--- Start of Page extract ---

Gatherer Crawler is a web crawler that gets Magic: The Gathering card database from Gatherer and save it to a mongoDb.
gatherer crawler retrieves all card information, rulings, languages and printings.
Sample JSON card:
{ "id": 430589,
"text": "[Red], [Tap], Exile two cards from your graveyard: Grim Lavamancer deals 2 damage to any target.",
"imageUrl": "https://gatherer.wizards.com/Handlers/Image.ashx?multiverseid=430589&type=card",
"name": "Grim Lavamancer",
"cmc": "1",
"type": "Creature",
"subTypes": ["Human","Wizard"],
"rarity": "Rare",
"number": "50",
"artist": "Michael Sutfin",
"pt":"1 / 1",
"set": {
"key": "E01",
"name": "Archenemy: Nicol Bolas" },
"mana": ["Red"],
"rulings":[
{
"date": "2011-09-22T03:00:00.000Z",
"ruling": "The two cards are exiled as the cost of Grim Lavamancer’s ability is paid. Players can’t respond to the paying of costs by trying to move those cards to another zone."
}
],
"languages": [],
"printings": [],
"legality": []
}
Adjust your database instance url and database name in config.js
file.
module.exports = {
databaseUrl: 'mongodb://localhost:27017',
databaseName: 'Magic',
crawlerMaxConnections: 20 // doesn't look like too much for Gatherer server
}
Then install packages and create a symlink to gatherer-crawler:
npm install
npm link
Generates / updates a database with sets and cards data from Gatherer.
gatherer-crawler update
Update task runs asyncronously and inserts and updates cards separated by editions in batches to avoid opening too many TCP connections to mongoDB that could cause SO to runs out of buffer.
After inserting / updating cards from a edition, it clears edition queue to free out memory space. Even though it sometimes could runs out of memory (ie. when crawler couldn't retrieve all cards from many editions for some reason and task accumulates too many cards saved in memory before inserting). In this case, it's just stop executing and run it again.
Please notice tasks that update languages, printings and legality could run only after card database is complete for obvious reasons :)
gatherer-crawler card [cardId]
enjoy!

--- End of Page extract ---

Things to do:
(1) According to the Gatherer Crawler page, which file holds the database instance URL and database name?
(2) Repeat the Gatherer Crawler page word for word between "gatherer-crawler update" and "run it again.", inclusive.
(3) Summarize the Gatherer Crawler page in two sentences.

--- Start of Source data ---

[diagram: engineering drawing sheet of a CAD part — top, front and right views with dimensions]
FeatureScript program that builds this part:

--- End of Source data ---

Exercise answers:
(1) config.js

(2)
gatherer-crawler update
Update task runs asyncronously and inserts and updates cards separated by editions in batches to avoid opening too many TCP connections to mongoDB that could cause SO to runs out of buffer.
After inserting / updating cards from a edition, it clears edition queue to free out memory space. Even though it sometimes could runs out of memory (ie. when crawler couldn't retrieve all cards from many editions for some reason and task accumulates too many cards saved in memory before inserting). In this case, it's just stop executing and run it again.

(3) Gatherer Crawler is a web crawler that retrieves the Magic: The Gathering card database from Gatherer, including rulings, languages and printings, and saves it to MongoDB. Its update task inserts and updates cards in batches separated by edition, and tasks that update languages, printings and legality can run only after the card database is complete.